Esther tenía tan solo veinticinco años. Recién casada le detectaron problemas de fertilidad, por lo que siguió un programa de tratamiento hormonal intenso que duró un año. Sus padres se opusieron a que lo hiciera porque creían que era contra natura; además, las hormonas que se inyectaba casi le provocaron una depresión. Todo aquello fue muy duro. A los pocos meses de abandonarlo, y ya sin ninguna esperanza, se quedó embarazada por sorpresa de las gemelas; pensaron que era un regalo de Dios por todo lo sufrido. Una inmensa alegría embargó a la familia Farlow. Las gemelas Alison y María llenaron de felicidad aquel hogar.

El doctor giró su cabeza buscando a la otra hermana y de pronto observó a un metro de distancia un pequeño cuerpo que yacía en el suelo; estaba destrozada, sin vida.

Pensó por un instante y finalmente acercó su boca al oído de aquella pobre mujer y le susurró:

—No se preocupe por ellas, están las dos bien.

Al oír la respuesta, Esther exhibió una ligera sonrisa de alivio; luego apretó la mano de la pequeña que tenía bajo su brazo e inhaló aire por última vez en su vida.

El médico que le atendía estaba acostumbrado a lidiar con situaciones humanas trágicas, dado que trabajaba en las urgencias del hospital Sahaare Zedek.
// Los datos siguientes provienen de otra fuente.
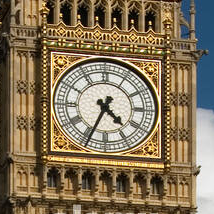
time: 4:34
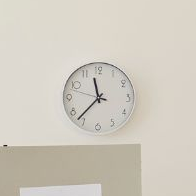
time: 11:36
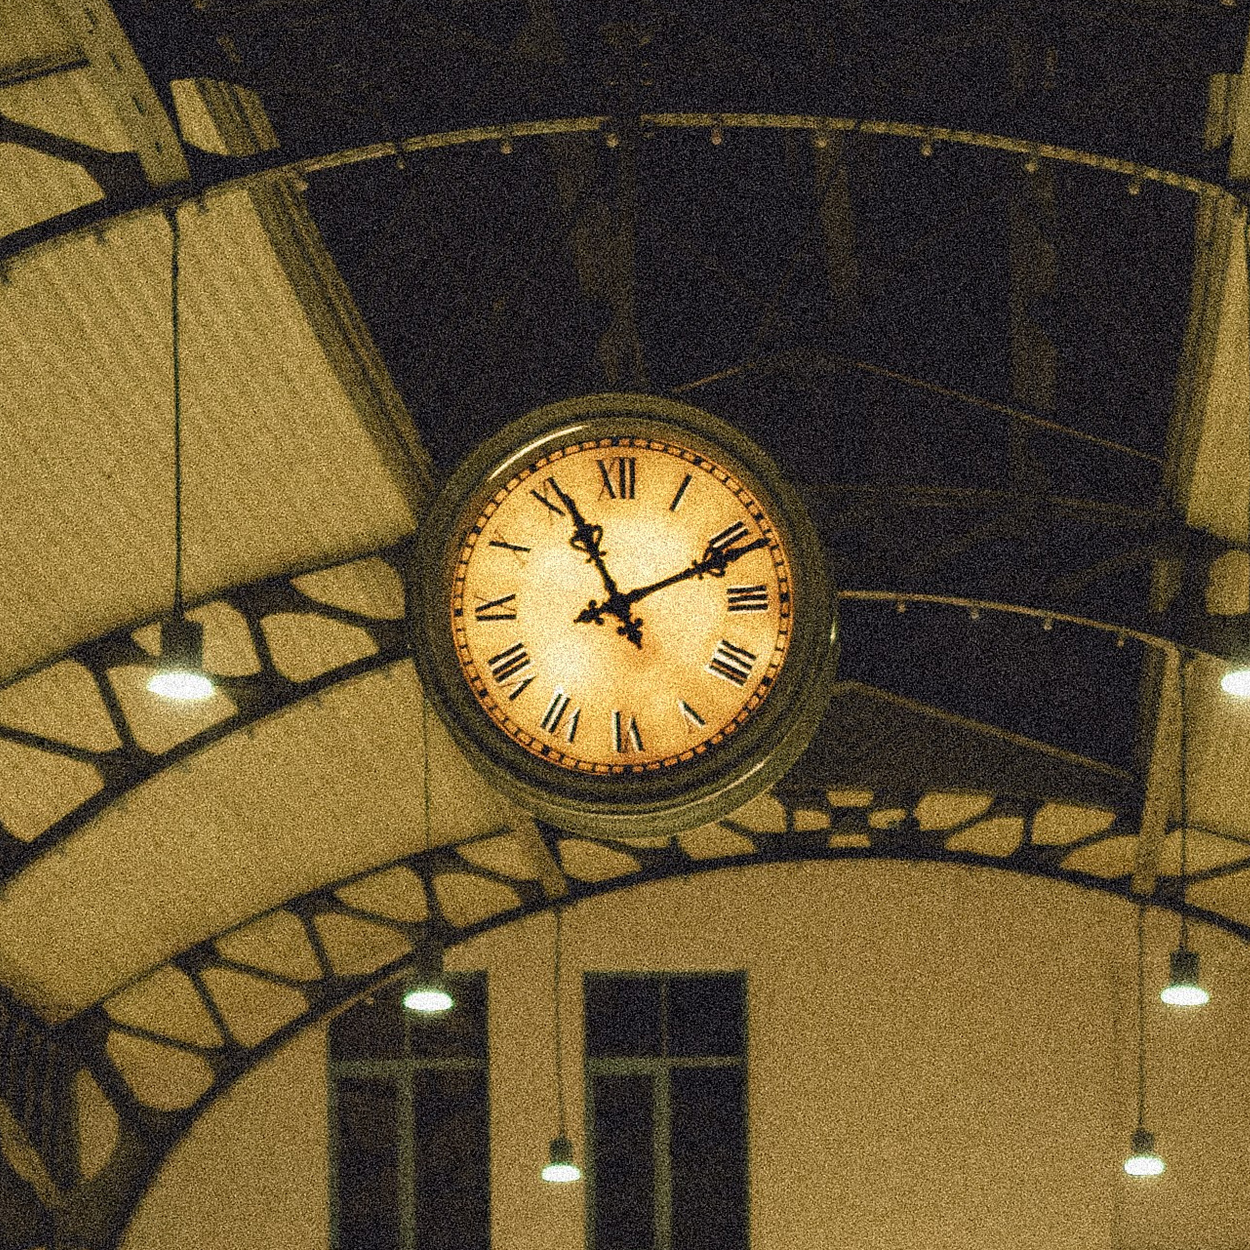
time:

Sin embargo, mientras sostenía la cabeza de aquella joven, mezclada con su sangre y con los restos del cuerpo de una de sus pequeñas gemelas, que yacía destrozado tan solo a un metro de ella, no supo o no quiso decirle la verdad. Decidió que muriera lo más plácidamente que fuera posible, por eso le mintió. Se quedó pensativo, avergonzado de la maldad que el ser humano era capaz de producir. Pasó la mano por la frente de Esther de arriba abajo y le cerró los ojos, se levantó con la pequeña superviviente y se la llevó a una ambulancia cercana. Él no podía hacer más allí...

A medida que se recogía a los heridos en las ambulancias, las unidades forenses iban levantando acta y los cadáveres se retiraban para su posterior identificación y comunicación a sus familiares.